2

I am increasingly aware of the importance of making my queries efficient. It is crucial that I have the proper indexes etc. to make sure that my queries don't take up any more IO than is really necessary. But here is a query that is just ugly and I don't know how to make it efficient.

Let's say I have a table for stock items that looks something like this in its most basic form:

CREATE TABLE StockItems (
  ItemID INT IDENTITY (1, 1) NOT NULL PRIMARY KEY,
  SerialNo VARCHAR (50) NOT NULL
);

Now I need to write a stored proc that will return all stock items for which the serial number matches a partial serial number provided.
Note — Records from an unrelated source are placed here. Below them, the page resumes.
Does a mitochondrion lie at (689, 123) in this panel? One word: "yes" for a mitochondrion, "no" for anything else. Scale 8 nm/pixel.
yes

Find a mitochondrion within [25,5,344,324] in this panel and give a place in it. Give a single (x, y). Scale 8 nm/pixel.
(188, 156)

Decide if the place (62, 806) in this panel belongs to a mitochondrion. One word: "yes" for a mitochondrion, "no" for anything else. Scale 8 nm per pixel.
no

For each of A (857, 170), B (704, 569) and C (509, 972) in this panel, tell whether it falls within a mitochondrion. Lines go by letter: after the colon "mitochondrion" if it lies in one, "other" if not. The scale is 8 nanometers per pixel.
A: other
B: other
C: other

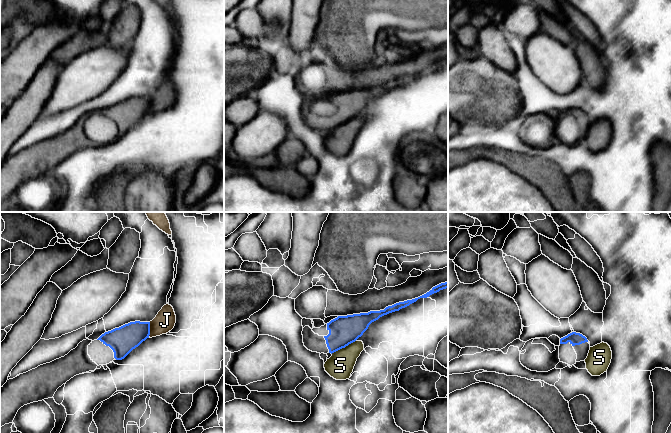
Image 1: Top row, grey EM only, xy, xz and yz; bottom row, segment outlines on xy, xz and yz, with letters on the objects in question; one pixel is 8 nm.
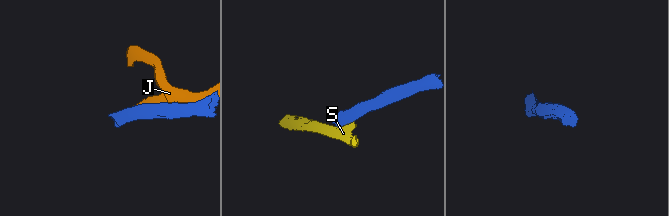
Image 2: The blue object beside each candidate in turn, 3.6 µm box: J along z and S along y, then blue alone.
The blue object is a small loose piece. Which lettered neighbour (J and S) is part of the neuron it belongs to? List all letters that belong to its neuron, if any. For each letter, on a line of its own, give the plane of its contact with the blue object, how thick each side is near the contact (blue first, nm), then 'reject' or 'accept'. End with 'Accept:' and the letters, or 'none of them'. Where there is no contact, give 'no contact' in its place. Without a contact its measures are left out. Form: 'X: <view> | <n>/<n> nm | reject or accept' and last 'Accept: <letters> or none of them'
J: xy | 220/170 nm | reject
S: xz | 240/220 nm | reject
Accept: none of them

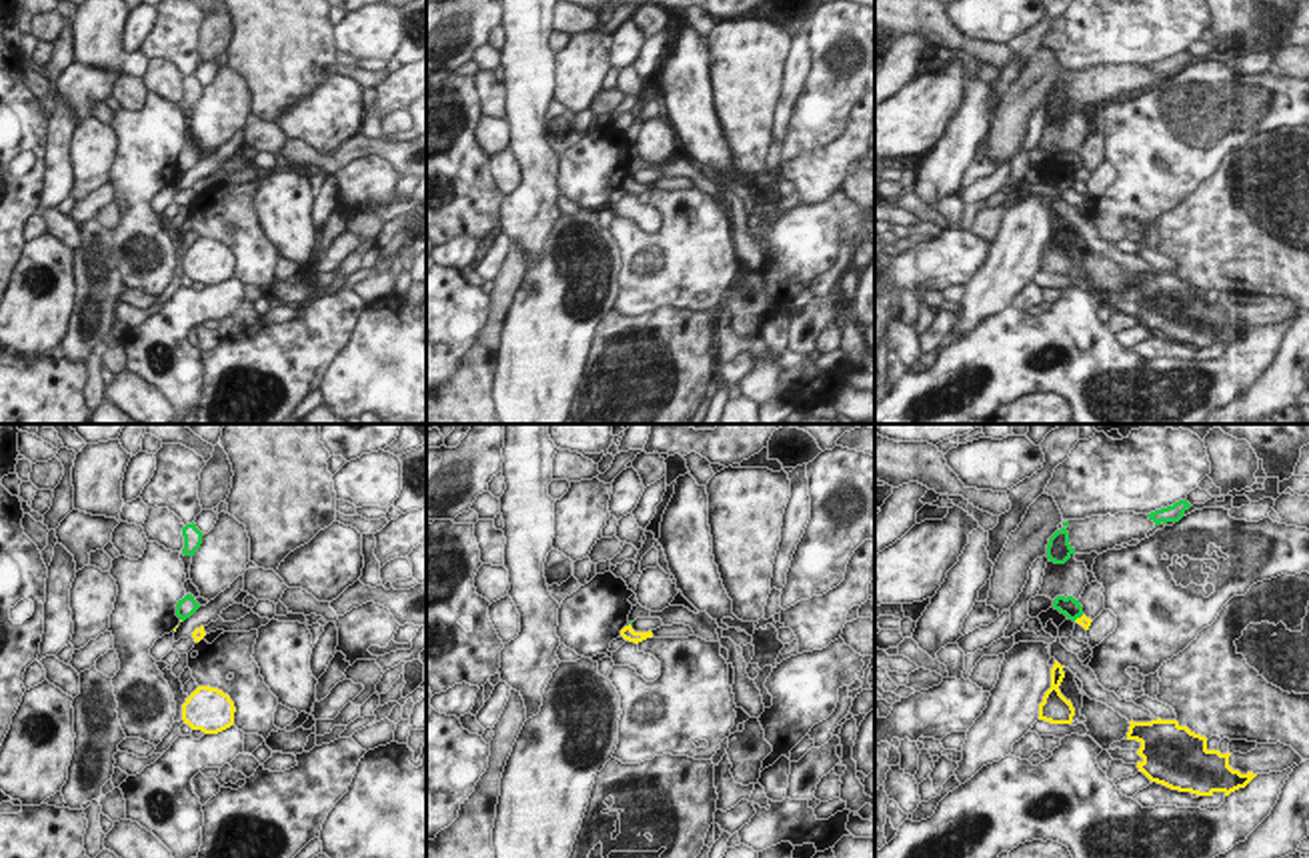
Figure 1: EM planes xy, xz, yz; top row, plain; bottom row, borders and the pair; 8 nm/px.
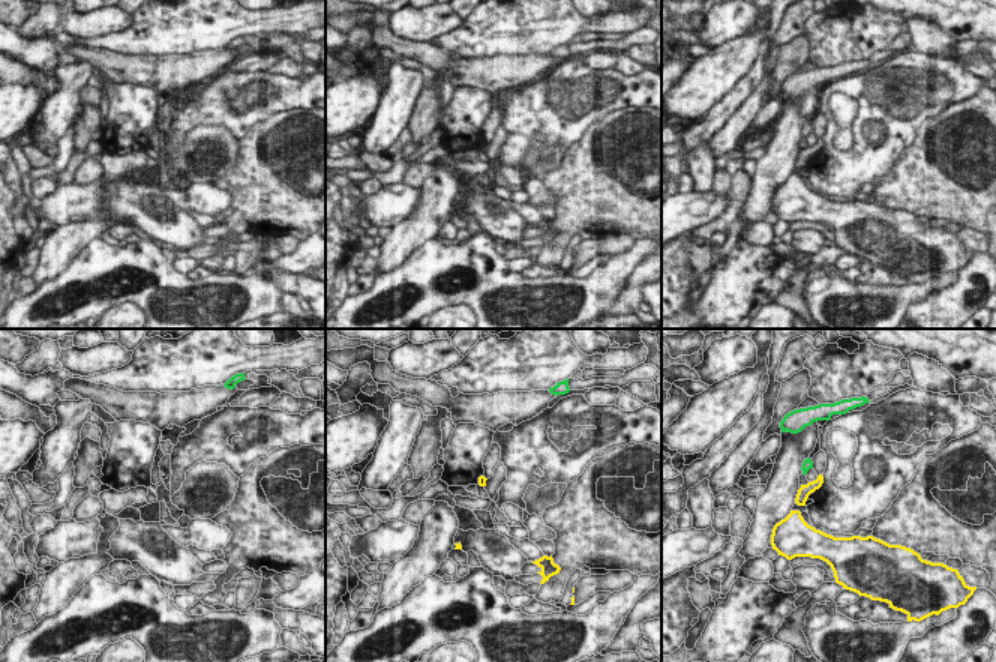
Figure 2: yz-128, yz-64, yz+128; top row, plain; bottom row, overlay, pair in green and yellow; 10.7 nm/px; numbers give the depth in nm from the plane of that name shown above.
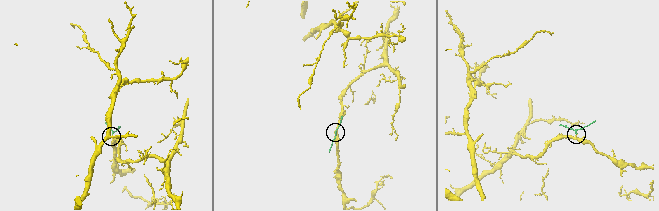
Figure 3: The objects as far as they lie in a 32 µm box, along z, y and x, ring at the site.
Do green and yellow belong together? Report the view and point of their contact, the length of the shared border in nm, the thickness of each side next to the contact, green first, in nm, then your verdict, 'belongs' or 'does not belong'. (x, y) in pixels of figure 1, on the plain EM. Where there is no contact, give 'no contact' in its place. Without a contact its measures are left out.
contact yz (1077, 168); length 110 nm; calibres 160 and 90 nm; does not belong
The following query would achieve exactly that:

SELECT * FROM StockItems WHERE SerialNo LIKE '%' + @SearchStr + '%'

But when I see a query like that I break out in cold sweat and clutch my comfort blanket tighter. There's no index on SerialNo and even if there were, it would be of no help considering that I'm searching for a partial match.

Is there a way to achieve this task with queries that are more efficient?

Dewald Swanepoel
  • 1,651
  • 4
  • 15
  • 38
  • I'm afraid there's no other way of doing this (that would be more efficient) if you want it to be a partial match. – NickyvV May 20 '15 at 09:37
  • 2
    this might help: http://stackoverflow.com/questions/7510646/like-vs-contains-on-sql-server – Tanner May 20 '15 at 09:48
  • Thanks @NickyvV, I was afraid that'd be the answer. But I'm still perplexed. Surely this is not an entirely unusual requirement. Now I'm sure the big boys like Amazon have much more complicated servers with distributed storage and workload but how do they do it? If I search for a partial book title, do they also have to scan through their entire stock pool? – Dewald Swanepoel May 20 '15 at 09:48
  • 1
    There's many ways to optimize such a query but not really all that many that involves just tucking some kind of built-in index type on the table. You could for instance break out a book title into all the word, remove noise-words (the, and, or, etc.) and store a separate table containing those words and link them to all book titles containing those words. Then you would first do a query against those rows, and then use the LIKE expression to get a correct partial match. – Lasse V. Karlsen May 20 '15 at 10:03
  • 1
    Those scenarios are certainly valid, if you are able to implement a `Full-text Index` you could improve query performance: https://msdn.microsoft.com/en-us/library/ms142571.aspx?f=255&MSPPError=-2147217396 and https://technet.microsoft.com/en-us/library/ms187787(v=sql.105).aspx – NickyvV May 20 '15 at 10:04
  • 1
    Amazon and folks usually use full-text indices - those are not the same as searching for an exact partial match (e.g. you can find "tree" in "caring for trees", but not "tre" or "car"). You can add your own partitioning if you can think of any - but `like '%XXX%'` is pretty much impossible to index in any meaningful way. And index could still help the I/O - instead of going through all the data in the table, it would only have to scan through the index - worthwhile if the index is much smaller than the table. But that's about it. `%XX` and `XX%` are both fine, but `%XX%` is crazy. – Luaan May 20 '15 at 11:19
  • And the truth is, people usually want either `%XX` or `XX%` (or both - still a far cry from `%XX%`) - if there's a reason to search for something in the middle, it usually means that your column contains multiple values, and should be split into multiple columns. By far the most often people will be entirely happy with searching by `XX%` for things like serial numbers - you just don't want to type out the whole number by hand, but you do actually have it. If you have prefixes or something like that, that's exactly the kind of thing you can put into a separate column. – Luaan May 20 '15 at 11:23

1 Answers1

5

The problem of searching for words in text is quite different from the problem of searching quickly for substrings in a serial number. Inverted indexes, for instance, are an integral part of text analysis, but it is less obvious to see how these apply to your problem.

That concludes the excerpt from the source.